SWIMMING pools at a leisure centre in a Valleys town which have been closed for more than four years are finally set to reopen.
It’s been announced that the pools at Merthyr Tydfil Leisure Centre, which has been closed since December 2019, will reopen on Saturday, May 25.
The £5 million refurbishment has been funded by investment by the council, Welsh Government’s Transforming Towns Programme, and Salix Finance.
It will include a main 25m swimming pool with six lanes, a teaching pool, a splash pool with interactive water play and refurbished changing facilities.
In the announcement on Merthyr Tydfil Leisure Centre’s Facebook page, it said that the pools have been closed for several years so there will be a gentle “soft” launch in terms of the reopening and timetable to allow them to get back into the swing of things.
The phase one timetable will run from Saturday, May 25 to Sunday, June 2 where early morning swim for fitness sessions (lane swimming) and family time are available across the three pools with people needing a £1 coin or a token for the lockers.
Those with a monthly or annual membership with Merthyr Tydfil Leisure Centre or Aberfan Community Centre have swimming as part of their membership and they can use the pools at the leisure centre for no extra charge.

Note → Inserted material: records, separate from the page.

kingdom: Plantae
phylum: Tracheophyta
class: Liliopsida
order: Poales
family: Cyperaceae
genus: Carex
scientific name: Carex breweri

The pools are open to non-members with an adult swim being £4.50 per session, under 18s and over 60s being £3 per session and children aged 0-3 and spectators going free of charge.

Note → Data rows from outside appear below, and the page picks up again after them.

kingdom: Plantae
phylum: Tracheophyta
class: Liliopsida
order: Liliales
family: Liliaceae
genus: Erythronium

People don’t need to book but the sessions are available on a first come first served basis. Sessions last one hour and 15 minutes and there is an on-site cafe and free on-site parking.
Leisure facilities have recently returned to the council from the leisure trust – Wellbeing Merthyr – and the council has brought in the social enterprise Halo to run leisure services, including the pool, on its behalf.
The swimming pool closed in December 2019 due to water leaks affecting the concrete and causing tiles to lift off.
Early in 2020, as the building owner, the council commissioned a number of surveys to try to find the root cause of the issue and see what work needed to take place.
Wellbeing Merthyr (Merthyr Tydfil Leisure Trust) then told the authority of its plans to redevelop the entire leisure centre including the pools.
The Covid lockdown hampered the work due to a tools and equipment shortage and further structural issues were discovered so more investigatory work was required than originally thought. A redevelopment of the pool was due to be completed in autumn 2023 including a 25m six-lane main pool, a dedicated teaching pool, a leisure pool with interactive water play and refurbished changing facilities.
In January 2024 the council said it had no choice but to go out to the leisure sector to find an alternative provider to manage the newly-refurbished Merthyr Tydfil Leisure Centre for an interim period. This exercise resulted in three well-established leisure providers applying for the interim leisure operations contract to manage Merthyr Tydfil Leisure Centre.
Following the Covid-19 pandemic, Wellbeing Merthyr spent a year presenting a number of redevelopment options for Merthyr Tydfil Leisure Centre all of which were deemed not adequate for a facility of that size and scope and the council said this resulted in it deciding to take the lead, securing finance from Welsh Government’s Transforming Towns and Salix funding programmes, as well as commissioning Alliance Leisure to design and manage a fit for purpose redevelopment of the facility. In February 2024 the swimming pool facility was handed back to the council.